The Economist asks, “Who is right? the pessimists (many of them techie types) who say this time is different from the past and machines really will take all the jobs, and the optimists (mostly economists and historians), who insist that in the end technology always creates more jobs than it destroys.”

Eric Brynjolfsson and Andrew McAfee are optimistic [1]. Although neither they, nor anyone else, can prove new job creation will surpass existing job destruction, they are confident history will be repeated. They also are confident that the changes in society will be slow enough that we can adapt gracefully. Yuval Harari, on the other hand, is pessimistic [2]. He believes the convergence of AI, bionics, and genetic engineering will lead to a world in which most humans are “useless” because new robots, some pure machine and others part human, will produce everything humans need for their subsistence and governments will have to provide subsistence support for them.

How Fast is Displacement Happening?

Another aspect of the problem is the changes in society fostered by computing technology are happening much faster than changes a century ago. It is not unusual for someone’s early-career skills to become obsolete two decades later. You can become a master at something after several decades and find that no one cares about it. This is a shock to your identity and sense of worth in the world. The ideal preparation for such a pace of change is to constantly learn new things. That has been hard to achieve because our education system provides insufficient support for retraining and education in new fields, and many employers do not support the continuing education of their people [3]. There is a strong consensus that employers need to step up and integrate continuing education with work and not allow their employees to become obsolete.

Brynolfsson believes institutional inertia and government safety nets will slow the processes of job destruction down to a manageable pace, allowing governments to take care of those displaced and in particular helping re-educate them.

What is a Good Social Response?

According to David Freedman, most of the talk about BIG is coming from techies. Free money seems like an easy solution. But many studies show that people receiving free money seldom use it to educate themselves with new skills; instead they watch TV more and hunt for jobs less. He wonders out loud if techies are feeling guilty that their technology is displacing jobs and the free-money proposals allow them to empathize with the problem without having to do much other than contribute money.

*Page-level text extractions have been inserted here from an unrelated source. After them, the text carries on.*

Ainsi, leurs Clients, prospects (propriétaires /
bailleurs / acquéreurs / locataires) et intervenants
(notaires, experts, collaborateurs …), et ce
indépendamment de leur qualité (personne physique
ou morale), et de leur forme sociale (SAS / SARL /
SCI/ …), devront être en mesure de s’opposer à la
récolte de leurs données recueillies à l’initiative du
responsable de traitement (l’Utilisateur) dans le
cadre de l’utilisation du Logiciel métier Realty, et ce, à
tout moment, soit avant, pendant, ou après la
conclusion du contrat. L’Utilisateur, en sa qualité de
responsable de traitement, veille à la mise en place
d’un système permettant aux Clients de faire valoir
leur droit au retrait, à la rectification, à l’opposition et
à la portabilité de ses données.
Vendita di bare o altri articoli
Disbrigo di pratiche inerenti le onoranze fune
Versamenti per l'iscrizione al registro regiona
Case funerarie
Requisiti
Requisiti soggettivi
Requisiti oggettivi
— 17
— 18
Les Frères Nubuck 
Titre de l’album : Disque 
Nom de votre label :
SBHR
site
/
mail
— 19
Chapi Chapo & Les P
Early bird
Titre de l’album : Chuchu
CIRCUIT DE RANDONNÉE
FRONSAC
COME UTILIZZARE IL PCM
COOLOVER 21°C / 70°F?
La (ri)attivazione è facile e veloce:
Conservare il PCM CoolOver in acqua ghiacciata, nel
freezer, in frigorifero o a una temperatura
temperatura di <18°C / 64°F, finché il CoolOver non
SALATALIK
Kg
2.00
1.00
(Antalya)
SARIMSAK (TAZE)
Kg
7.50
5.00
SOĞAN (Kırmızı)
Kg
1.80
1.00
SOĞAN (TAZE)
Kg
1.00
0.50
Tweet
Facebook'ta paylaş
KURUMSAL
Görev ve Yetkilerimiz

And the money needed to finance BIG truly is BIG. In the U,S. about 200 million adults ages 15-65 would qualify for the subsidies; at $18K per adult, the total bill would be $3.6 trillion—the same as the whole U.S. budget. No one knows where that money would come from. Voters are not ready for this at all: in Switzerland in 2016 they soundly defeated a BIG proposal with more than 75 percent disapproving. Freedman quotes Brynjolfsson : “There’s still plenty of unmet needs and work to do, so the right strategy for the current situation is to prepare people for those new tasks.” And “For now, we’re not rich enough to afford a basic income that will provide everyone with a decent standard of living without having to work.”

Education supplemented with government safety nets is by far the preferred approach.

Conclusion

AI technologies bring both risks and benefits. Much of the discussion has focused on the risks and has ignored the benefits that leave everyone better off and foster a new kind of work—design work. Three prominent examples of AI-assisted technologies that will provide a big benefit to everyone are fully automated driverless car systems, increased interactivity between people and machines, and significantly accelerating scientific and medical research. Designers are in high demand in all these areas. There is more to welcome than to fear.

References

[1] Brynjolfsson, Eric, and Andrew McAfee. The Second Machine Age: Work, Progress, and Prosperity in a Time of Brilliant Technologies.   Norton, 2014.

[2] Harari, Yuval. Sapiens: A brief history of humankind. Harper, 2015.

[3] Gordon, Edward. Future Jobs: Solving the Employment and Skills Crisis. Praeger, 2013.